▶ TASK TO CARRY OUT
Only the lines from the line with "left elbow: (268, 268)" through the end of the records belong in your reply, copied exactly, with every picture left out.
____________________
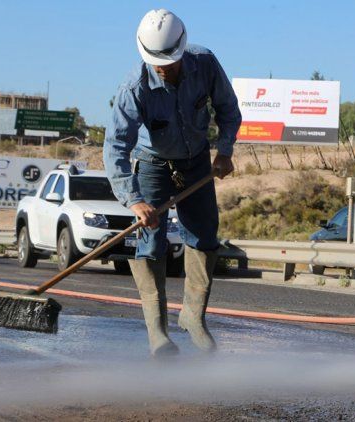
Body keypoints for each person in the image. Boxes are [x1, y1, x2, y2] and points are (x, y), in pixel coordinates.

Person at [104, 9, 242, 357]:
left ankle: (193, 317)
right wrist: (134, 200)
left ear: (182, 47)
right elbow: (115, 147)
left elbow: (229, 109)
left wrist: (224, 151)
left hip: (196, 162)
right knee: (151, 241)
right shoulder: (134, 87)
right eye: (155, 61)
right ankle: (158, 334)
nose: (162, 66)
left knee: (205, 236)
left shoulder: (205, 63)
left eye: (168, 59)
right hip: (151, 165)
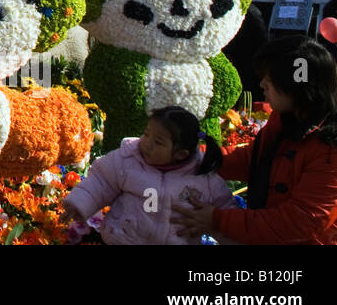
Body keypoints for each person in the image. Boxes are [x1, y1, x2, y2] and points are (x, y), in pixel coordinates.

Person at [171, 35, 337, 243]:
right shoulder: (289, 118)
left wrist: (217, 219)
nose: (262, 84)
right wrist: (191, 157)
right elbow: (253, 159)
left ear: (297, 84)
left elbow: (299, 223)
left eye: (270, 77)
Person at [61, 105, 234, 245]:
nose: (147, 143)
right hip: (124, 239)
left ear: (181, 154)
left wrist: (230, 233)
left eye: (158, 142)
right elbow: (101, 181)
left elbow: (225, 212)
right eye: (146, 134)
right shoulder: (127, 159)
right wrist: (79, 203)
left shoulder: (203, 177)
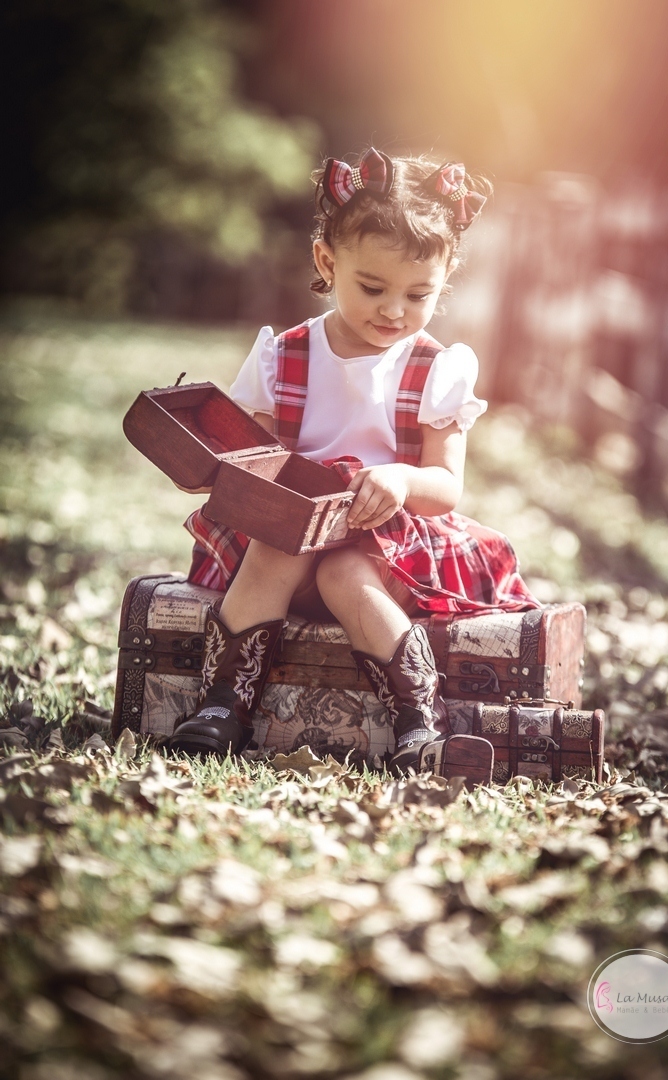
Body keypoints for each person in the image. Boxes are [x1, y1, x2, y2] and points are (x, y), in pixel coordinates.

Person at [168, 147, 540, 770]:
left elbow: (446, 486)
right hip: (290, 540)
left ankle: (420, 721)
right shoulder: (283, 356)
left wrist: (401, 479)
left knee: (344, 572)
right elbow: (256, 460)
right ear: (327, 261)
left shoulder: (435, 369)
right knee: (278, 545)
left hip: (388, 547)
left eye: (419, 294)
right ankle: (225, 704)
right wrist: (219, 471)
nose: (394, 310)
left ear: (445, 279)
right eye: (372, 288)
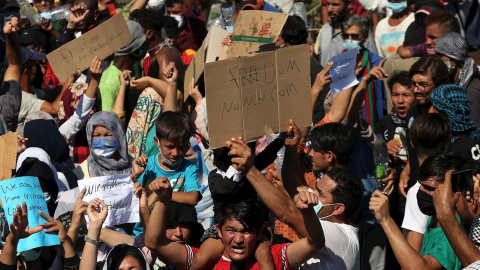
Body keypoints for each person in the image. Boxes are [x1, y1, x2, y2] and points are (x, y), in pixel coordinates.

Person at [144, 175, 325, 269]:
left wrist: (308, 212)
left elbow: (314, 242)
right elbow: (154, 242)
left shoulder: (273, 256)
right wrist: (163, 200)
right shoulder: (206, 260)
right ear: (219, 230)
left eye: (246, 231)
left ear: (259, 231)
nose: (238, 239)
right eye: (231, 230)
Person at [370, 151, 471, 270]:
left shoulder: (455, 231)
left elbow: (421, 268)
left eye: (429, 188)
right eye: (420, 184)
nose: (421, 191)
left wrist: (386, 220)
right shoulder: (434, 217)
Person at [98, 20, 146, 111]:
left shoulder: (133, 67)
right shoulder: (109, 83)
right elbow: (107, 120)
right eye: (142, 43)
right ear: (134, 47)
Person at [434, 32, 480, 127]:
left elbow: (474, 128)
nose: (437, 59)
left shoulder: (471, 90)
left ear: (455, 57)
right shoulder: (450, 81)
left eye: (441, 55)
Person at [314, 0, 377, 66]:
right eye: (328, 4)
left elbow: (373, 63)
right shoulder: (325, 29)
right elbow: (321, 59)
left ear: (348, 4)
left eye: (335, 5)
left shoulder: (360, 30)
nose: (329, 9)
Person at [74, 111, 132, 179]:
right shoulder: (81, 172)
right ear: (90, 138)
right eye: (97, 135)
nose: (103, 141)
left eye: (108, 135)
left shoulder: (134, 166)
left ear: (118, 136)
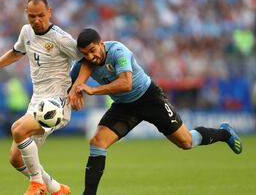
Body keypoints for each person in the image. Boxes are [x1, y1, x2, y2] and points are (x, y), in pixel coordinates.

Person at [68, 28, 243, 195]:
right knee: (97, 141)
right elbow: (70, 81)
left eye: (92, 50)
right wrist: (71, 93)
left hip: (149, 98)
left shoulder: (118, 51)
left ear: (101, 43)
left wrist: (93, 90)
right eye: (85, 54)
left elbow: (126, 83)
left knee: (186, 142)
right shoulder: (84, 63)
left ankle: (224, 133)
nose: (90, 57)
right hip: (123, 106)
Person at [0, 0, 82, 195]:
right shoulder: (26, 31)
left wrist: (78, 88)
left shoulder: (61, 39)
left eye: (41, 15)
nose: (36, 20)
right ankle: (58, 189)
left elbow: (86, 60)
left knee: (17, 129)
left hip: (56, 104)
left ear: (49, 12)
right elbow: (17, 52)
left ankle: (37, 184)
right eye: (31, 16)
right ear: (27, 15)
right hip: (36, 102)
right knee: (15, 159)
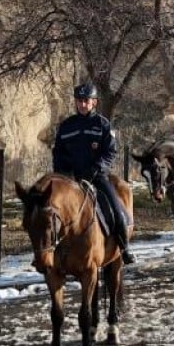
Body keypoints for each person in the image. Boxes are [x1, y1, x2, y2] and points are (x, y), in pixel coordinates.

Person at [52, 83, 134, 264]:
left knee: (116, 211)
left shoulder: (103, 124)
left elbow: (110, 152)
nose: (82, 104)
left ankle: (124, 247)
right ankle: (51, 252)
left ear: (94, 102)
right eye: (79, 101)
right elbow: (58, 153)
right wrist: (62, 173)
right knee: (49, 212)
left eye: (86, 101)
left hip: (97, 177)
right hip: (71, 179)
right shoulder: (66, 126)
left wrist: (96, 167)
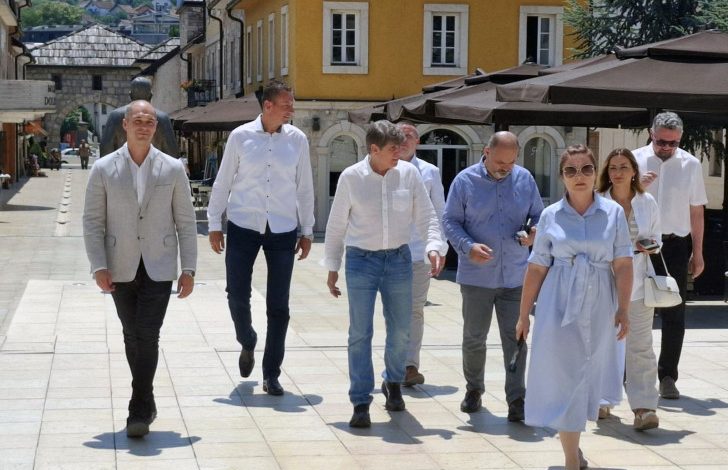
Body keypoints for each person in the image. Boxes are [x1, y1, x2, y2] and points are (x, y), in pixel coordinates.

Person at [82, 100, 197, 438]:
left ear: (156, 127)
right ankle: (147, 399)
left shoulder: (173, 169)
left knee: (147, 333)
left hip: (159, 264)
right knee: (131, 334)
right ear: (125, 125)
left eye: (149, 121)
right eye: (138, 121)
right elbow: (92, 221)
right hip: (120, 264)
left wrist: (189, 268)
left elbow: (186, 222)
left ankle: (138, 406)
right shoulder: (103, 168)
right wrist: (98, 265)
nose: (144, 127)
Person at [516, 144, 632, 470]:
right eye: (571, 170)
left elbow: (623, 263)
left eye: (586, 169)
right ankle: (571, 460)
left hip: (600, 301)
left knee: (588, 376)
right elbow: (537, 266)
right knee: (564, 377)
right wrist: (524, 314)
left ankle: (573, 449)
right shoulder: (550, 215)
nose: (579, 176)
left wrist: (623, 308)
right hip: (558, 303)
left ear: (595, 173)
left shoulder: (613, 213)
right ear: (562, 176)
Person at [324, 120, 447, 428]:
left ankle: (393, 382)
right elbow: (336, 225)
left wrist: (434, 246)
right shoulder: (351, 177)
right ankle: (360, 401)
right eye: (393, 148)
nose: (399, 153)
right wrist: (332, 266)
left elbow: (427, 216)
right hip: (361, 260)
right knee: (360, 332)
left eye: (401, 146)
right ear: (374, 149)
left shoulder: (409, 174)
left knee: (401, 329)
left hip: (399, 259)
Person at [207, 80, 314, 396]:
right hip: (243, 225)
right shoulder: (240, 137)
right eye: (286, 104)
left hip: (283, 228)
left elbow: (305, 187)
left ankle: (271, 374)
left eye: (292, 103)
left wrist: (307, 230)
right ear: (268, 106)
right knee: (236, 294)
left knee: (279, 305)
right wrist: (214, 223)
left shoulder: (298, 140)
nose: (291, 109)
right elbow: (223, 181)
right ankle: (247, 339)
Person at [442, 131, 543, 420]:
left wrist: (533, 233)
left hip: (516, 275)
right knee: (474, 338)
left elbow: (539, 215)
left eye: (511, 163)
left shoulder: (525, 179)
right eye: (500, 162)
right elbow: (450, 221)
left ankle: (517, 398)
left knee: (516, 338)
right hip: (477, 277)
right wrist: (467, 246)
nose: (505, 168)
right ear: (486, 152)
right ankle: (474, 389)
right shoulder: (464, 181)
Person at [633, 112, 707, 400]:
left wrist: (698, 253)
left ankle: (667, 376)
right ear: (651, 133)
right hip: (638, 243)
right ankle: (628, 371)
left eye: (673, 143)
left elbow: (696, 211)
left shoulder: (691, 164)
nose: (666, 147)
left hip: (675, 245)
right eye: (661, 141)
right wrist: (637, 186)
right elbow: (614, 199)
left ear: (680, 139)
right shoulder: (634, 159)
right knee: (633, 307)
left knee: (674, 312)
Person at [596, 148, 661, 430]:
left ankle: (644, 407)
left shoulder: (647, 202)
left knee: (640, 346)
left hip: (639, 285)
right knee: (603, 344)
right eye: (613, 167)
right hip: (603, 284)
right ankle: (601, 399)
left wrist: (647, 246)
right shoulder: (597, 202)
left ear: (634, 170)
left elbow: (657, 239)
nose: (618, 172)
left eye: (624, 167)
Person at [396, 122, 446, 387]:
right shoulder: (385, 168)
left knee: (415, 310)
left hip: (418, 252)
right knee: (395, 312)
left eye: (409, 137)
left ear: (417, 141)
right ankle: (394, 362)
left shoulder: (429, 172)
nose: (404, 141)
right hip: (388, 252)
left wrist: (440, 247)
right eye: (399, 137)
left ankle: (410, 365)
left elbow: (439, 211)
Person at [100, 77, 179, 157]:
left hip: (121, 164)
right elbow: (172, 153)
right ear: (151, 95)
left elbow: (105, 150)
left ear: (130, 95)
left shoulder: (115, 116)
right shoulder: (162, 118)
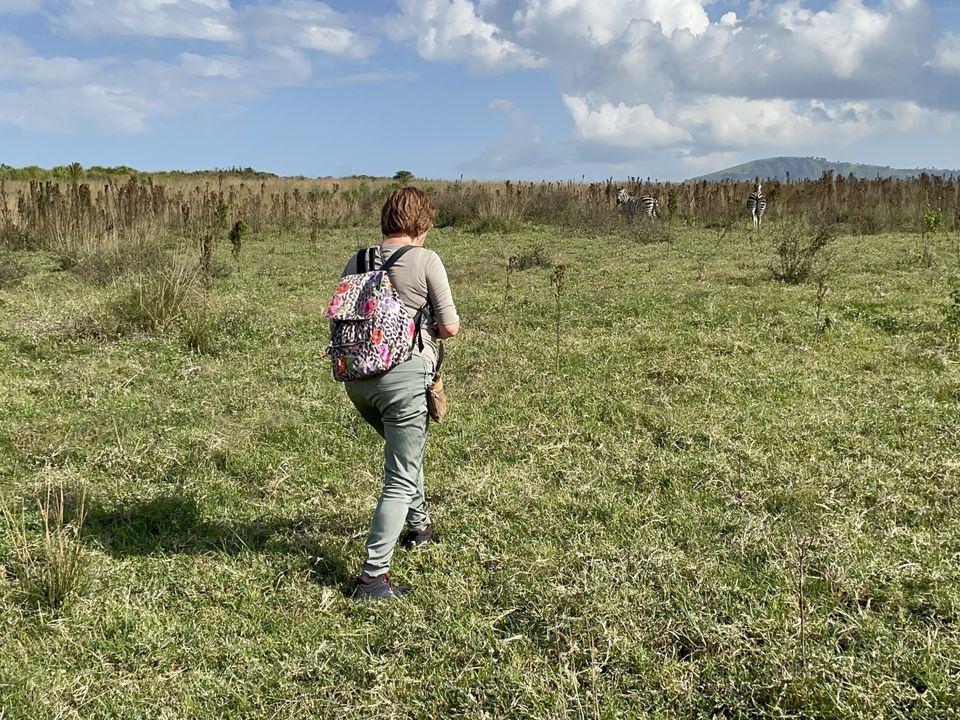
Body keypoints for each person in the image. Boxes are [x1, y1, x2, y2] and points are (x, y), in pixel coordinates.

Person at [339, 186, 460, 601]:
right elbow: (449, 327)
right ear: (421, 224)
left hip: (357, 379)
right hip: (405, 377)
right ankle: (373, 578)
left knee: (405, 454)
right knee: (400, 475)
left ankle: (420, 527)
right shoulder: (426, 260)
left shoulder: (356, 260)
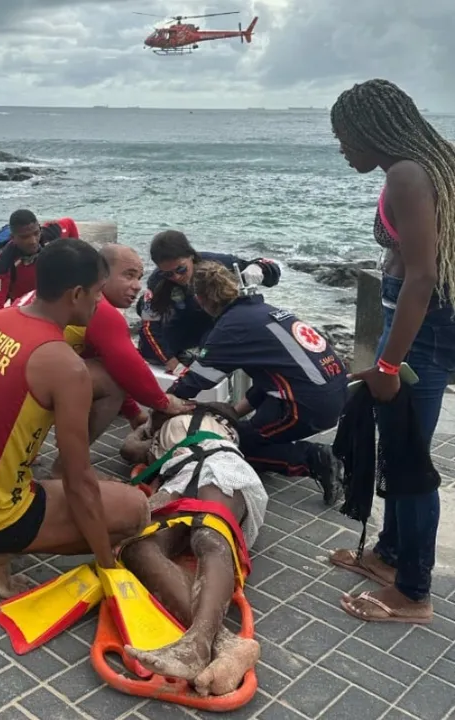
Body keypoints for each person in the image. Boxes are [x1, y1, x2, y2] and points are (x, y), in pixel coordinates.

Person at [0, 237, 149, 598]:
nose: (100, 301)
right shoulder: (64, 365)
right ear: (76, 294)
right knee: (134, 512)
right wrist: (108, 566)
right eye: (97, 292)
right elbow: (80, 483)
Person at [327, 78, 455, 624]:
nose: (342, 148)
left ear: (369, 130)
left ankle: (414, 591)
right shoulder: (427, 165)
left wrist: (385, 363)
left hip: (419, 330)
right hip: (425, 323)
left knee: (407, 460)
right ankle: (389, 554)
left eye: (344, 136)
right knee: (401, 447)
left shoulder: (406, 173)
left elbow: (422, 276)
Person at [167, 262, 347, 506]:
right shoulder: (262, 311)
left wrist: (163, 405)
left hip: (307, 404)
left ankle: (312, 459)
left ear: (200, 300)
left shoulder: (231, 327)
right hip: (332, 389)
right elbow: (270, 376)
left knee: (236, 446)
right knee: (256, 426)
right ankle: (281, 445)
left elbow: (194, 382)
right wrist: (237, 412)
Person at [116, 405, 265, 696]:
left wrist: (171, 408)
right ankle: (223, 643)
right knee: (136, 548)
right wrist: (148, 422)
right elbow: (128, 449)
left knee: (209, 537)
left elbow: (221, 414)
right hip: (178, 478)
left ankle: (198, 644)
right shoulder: (157, 435)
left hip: (221, 467)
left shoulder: (213, 421)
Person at [15, 244, 194, 440]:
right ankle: (69, 467)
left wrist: (134, 414)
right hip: (24, 397)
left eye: (139, 278)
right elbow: (127, 368)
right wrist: (164, 403)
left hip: (10, 383)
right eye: (129, 275)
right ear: (102, 275)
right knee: (110, 380)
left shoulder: (53, 295)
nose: (137, 286)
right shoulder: (101, 310)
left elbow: (112, 361)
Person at [137, 230, 281, 373]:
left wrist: (260, 268)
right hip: (178, 332)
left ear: (191, 256)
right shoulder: (157, 281)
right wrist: (172, 363)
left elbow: (268, 268)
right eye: (168, 274)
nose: (176, 277)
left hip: (214, 329)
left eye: (181, 269)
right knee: (149, 348)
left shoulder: (217, 264)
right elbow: (149, 327)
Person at [0, 209, 78, 315]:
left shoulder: (51, 233)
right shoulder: (4, 262)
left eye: (36, 233)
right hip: (24, 311)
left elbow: (69, 223)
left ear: (39, 228)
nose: (33, 241)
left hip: (52, 301)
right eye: (24, 237)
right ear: (13, 238)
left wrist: (74, 260)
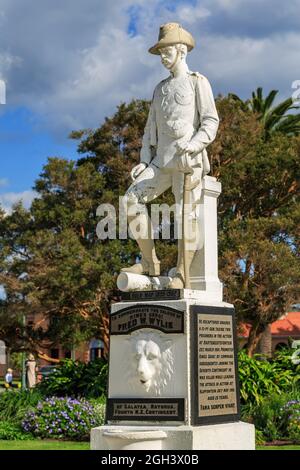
____________________
▶ SOLUTION TO THE PROBLEM
left elbow: (268, 268)
right eye: (168, 274)
nose: (176, 277)
left hip: (214, 329)
left eye: (181, 269)
right knee: (149, 348)
left shoulder: (217, 264)
right elbow: (149, 327)
Person at [0, 209, 78, 315]:
left shoulder: (51, 233)
right shoulder: (4, 262)
left eye: (36, 233)
right hip: (24, 311)
left elbow: (69, 223)
left ear: (39, 228)
nose: (33, 241)
left hip: (52, 301)
right eye: (24, 237)
right ear: (13, 238)
left wrist: (74, 260)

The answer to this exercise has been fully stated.